Passage to read:
== Segment start ==

Regork’s Business Opportunity

Introduction

As a data scientist as Regork, I have been asked to identify potential growth opportunities that Regork can invest in to grow revenue. Regork prides itself on being a premier grocer that adds value to consumer’s lives. This analysis explores which products Regork can target based on consumer income level for increased sales through marketing activities that will add value for Regork and its consumers.

Analysis Question: Which products can we target based on the customer’s income level to increase the quantity of items purchased per basket (basket size)?

To answer this question fully, I’ll address these additional questions along the way:

Q1: What is the average quantity of products purchased per basket?
Q2: Do larger basket sizes lead to higher sales?
Q3: Which brand of products has a higher sales value?
Q4: What are the most common products purchased by each income level?

Definitions of key variables:

basket_id: uniquely identifies each purchase occassion
product_id: uniquely identifies each product
quantity: describes how many of the unique product was purchased
sales_value: describes the amount in dollars Regork received from the sale after any discounts applied
department: groupings of similar products
brand: Indicator the describes if the product comes from a private or national brand
product_category: groupings of similar products at a level below department
product_type: groupings of products at a level below product_category

Analysis Setup

Libraries

library(tidyverse, quietly = TRUE) # compilation of packages used for tidying and visualizing data
library(completejourney, quietly = TRUE) # grocery store transaction, product, and demographic data
library(RColorBrewer) # improved colors for plots
library(reactable) # for displaying data tables

palette <- brewer.pal(n = 9, name = "Pastel1")

Tidying Data: Joining, Filtering, Mutating, and Factor Collapse

# Retrieving and creating data frame from completejourney library, then
# joining transactions, products, and demographics data tables
df <- get_transactions() %>%
  inner_join(demographics, by = "household_id") %>%
  left_join(products, by = "product_id") %>%
  select(household_id, basket_id, product_id, quantity, sales_value, income, department, brand, product_category, product_type) %>% # narrow down to variables of interest
  mutate(income = fct_collapse(
    income,
    "low income" = c("Under 15K", "15-24K", "25-34K", "35-49K"),
    "middle income" = c("50-74K", "75-99K", "100-124K"),
    "upper income" = c("125-149K", "150-174K", "175-199K", "200-249K", "250K+")

== Segment end ==

Data extract:
== Segment start ==

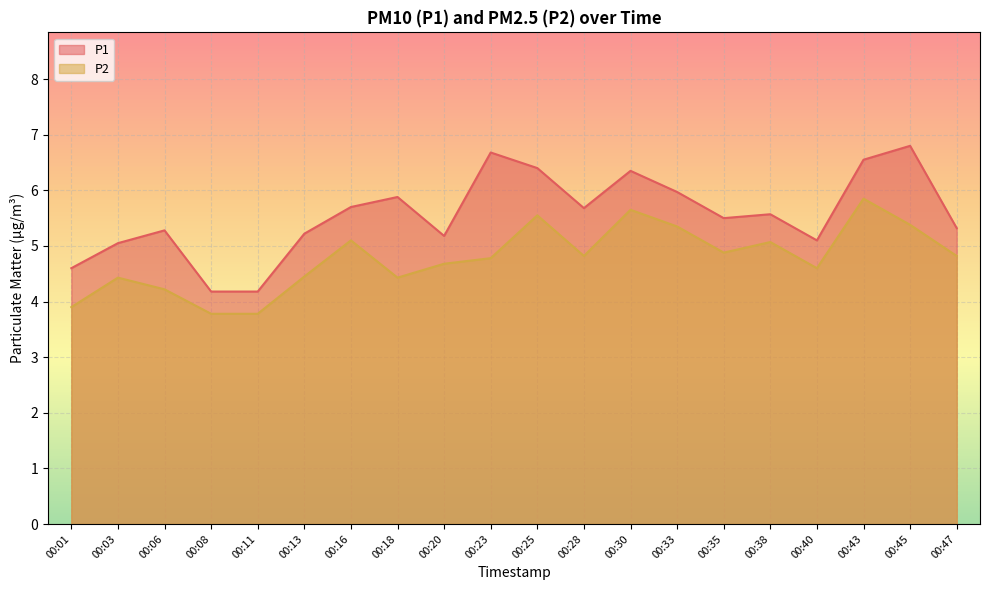

What is the lowest value of the P2 series?

3.8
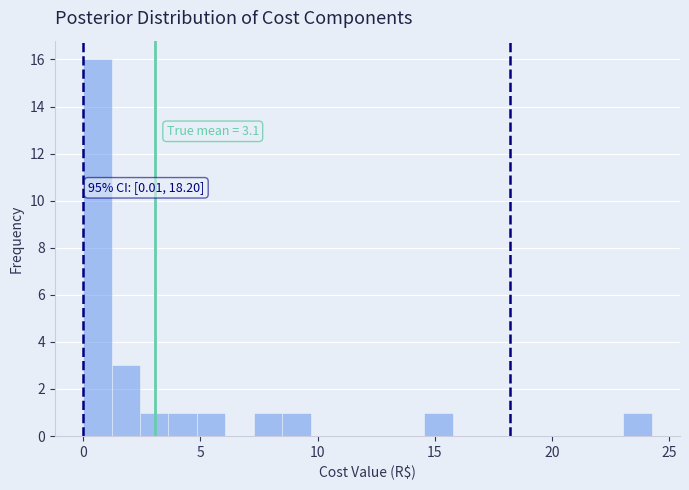

Read against the x-axis, roughly where is the centre of the tallest bar?

0.5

== Segment end ==

Directions: In the Regork analysis above, which income ranges are collapsed into the "middle income" group?

Reply: 50-74K, 75-99K, and 100-124K.